**WRITTEN TASK 1**
Update the entries below, starting with the line that contains "Comparing the boxes" and going on through the line that contains "Rank the series", replacing "tallest" with "shortest" and leaving everything else unchanged. Return only those lines, without the pictures.

[EXTRACT PROVIDED — start]

Monday, October 31, 2011

Happy Halloween Lunch!

As I believe I have mentioned before, I LOVE Halloween. So of course, I wanted to do something special for the girls when I packed up their lunchboxes on October 31st!

I started with the citrus. It's really easy to use a sharp knife to carve little jack-o-lantern faces into the rind of oranges or clementines. They'd dry out if you left them out for too long, but they'll survive to lunch time without a problem.

Next up, the main event: a classic PB&J turned into a spooky ghost. I just made my usual sandwich, being sure to use gooey strawberry jam. Then I cut with a favorite cookie cutter. Use a little peanut butter to stick on dried cranberries as eyes and place into the reusuable container with black bean chips to create a backdrop. (I used scraps of wax paper to secure everything into place when I packed it up.)

On to the treats! I pulled out my cookie cutters again to cut a piece of cheddar cheese into the shape of a bat. Then I wrapped up some roasted pumpkin seeds in a bit of wax paper (secured with invisible tape) and topped the packet with a cute sticker.

Once that was all packed up, I made some quick Happy Halloween cards. I just ran premade cards through my embosser, inked the front to add depth and then added some sparkly stickers. I stamped the inside with a sentiment and wrote in "Love, Mommy and Daddy!" I slipped that into the lunch box and called it a day. Happy Halloween!

We have to do something equally fun for dinner. We're planning Hotdog Octopi in tomato sauce, served with sliced orange and green bell peppers. Should be pretty creepy and super quick, so we can get out to trick-or-treat!.

Saturday, October 29, 2011

Let It Snow? Caitie's Photo Blog

On the last day of the Blairstown Farmer's Market, a big Harvest Festival was planned. Pig roast, trick or treat, great crafts! And then the weather man predicted snow. Did the festival get postponed or cancelled? Heck no! Intrepid souls showed up and set up, defying the oncoming storm! "You may be right, I may be crazy..."

[EXTRACT PROVIDED — finish]

**WRITTEN TASK 2**
Duplicate the blog text above in full, word for word.

[THE DATA — start]

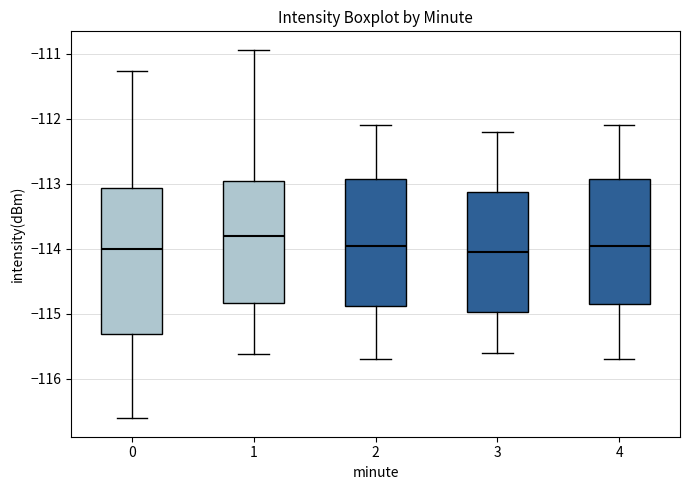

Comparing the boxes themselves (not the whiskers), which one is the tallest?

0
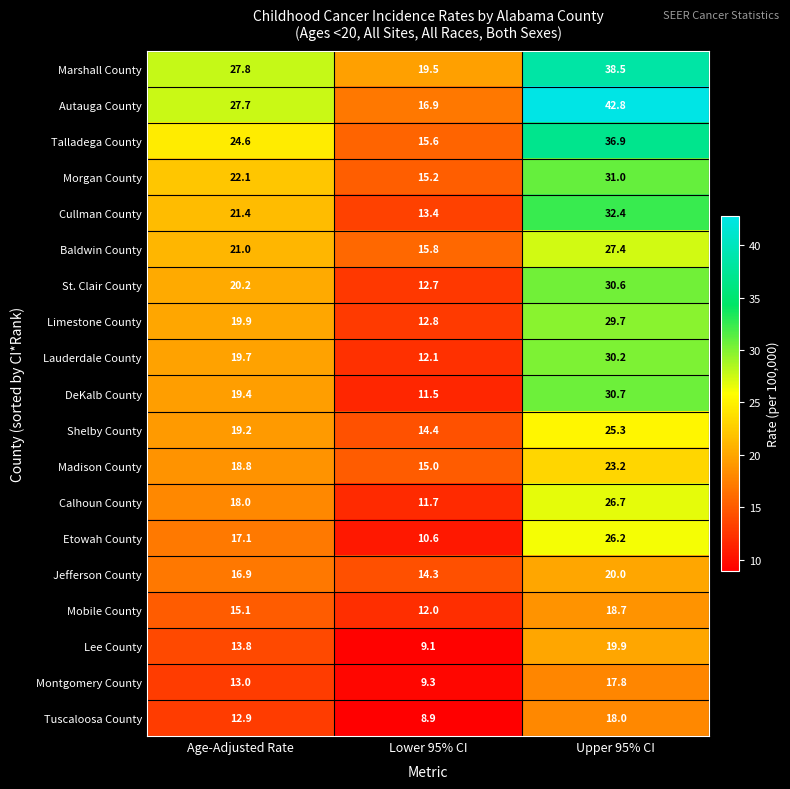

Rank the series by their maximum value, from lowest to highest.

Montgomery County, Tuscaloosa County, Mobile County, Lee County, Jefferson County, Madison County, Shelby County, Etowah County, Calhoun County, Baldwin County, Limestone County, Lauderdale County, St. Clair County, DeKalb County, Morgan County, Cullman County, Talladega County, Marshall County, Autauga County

[THE DATA — finish]
[THE DATA — start]

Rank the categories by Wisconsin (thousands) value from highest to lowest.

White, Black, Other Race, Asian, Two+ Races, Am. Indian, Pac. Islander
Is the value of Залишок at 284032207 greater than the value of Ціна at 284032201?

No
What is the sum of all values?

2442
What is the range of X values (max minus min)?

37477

[THE DATA — finish]

**PROBLEM SOLUTION 1**
Comparing the boxes themselves (not the whiskers), which one is the shortest?

0

Rank the series by their maximum value, from lowest to highest.

**PROBLEM SOLUTION 2**
Monday, October 31, 2011

Happy Halloween Lunch!

As I believe I have mentioned before, I LOVE Halloween. So of course, I wanted to do something special for the girls when I packed up their lunchboxes on October 31st!

I started with the citrus. It's really easy to use a sharp knife to carve little jack-o-lantern faces into the rind of oranges or clementines. They'd dry out if you left them out for too long, but they'll survive to lunch time without a problem.

Next up, the main event: a classic PB&J turned into a spooky ghost. I just made my usual sandwich, being sure to use gooey strawberry jam. Then I cut with a favorite cookie cutter. Use a little peanut butter to stick on dried cranberries as eyes and place into the reusuable container with black bean chips to create a backdrop. (I used scraps of wax paper to secure everything into place when I packed it up.)

On to the treats! I pulled out my cookie cutters again to cut a piece of cheddar cheese into the shape of a bat. Then I wrapped up some roasted pumpkin seeds in a bit of wax paper (secured with invisible tape) and topped the packet with a cute sticker.

Once that was all packed up, I made some quick Happy Halloween cards. I just ran premade cards through my embosser, inked the front to add depth and then added some sparkly stickers. I stamped the inside with a sentiment and wrote in "Love, Mommy and Daddy!" I slipped that into the lunch box and called it a day. Happy Halloween!

We have to do something equally fun for dinner. We're planning Hotdog Octopi in tomato sauce, served with sliced orange and green bell peppers. Should be pretty creepy and super quick, so we can get out to trick-or-treat!.

Saturday, October 29, 2011

Let It Snow? Caitie's Photo Blog

On the last day of the Blairstown Farmer's Market, a big Harvest Festival was planned. Pig roast, trick or treat, great crafts! And then the weather man predicted snow. Did the festival get postponed or cancelled? Heck no! Intrepid souls showed up and set up, defying the oncoming storm! "You may be right, I may be crazy..."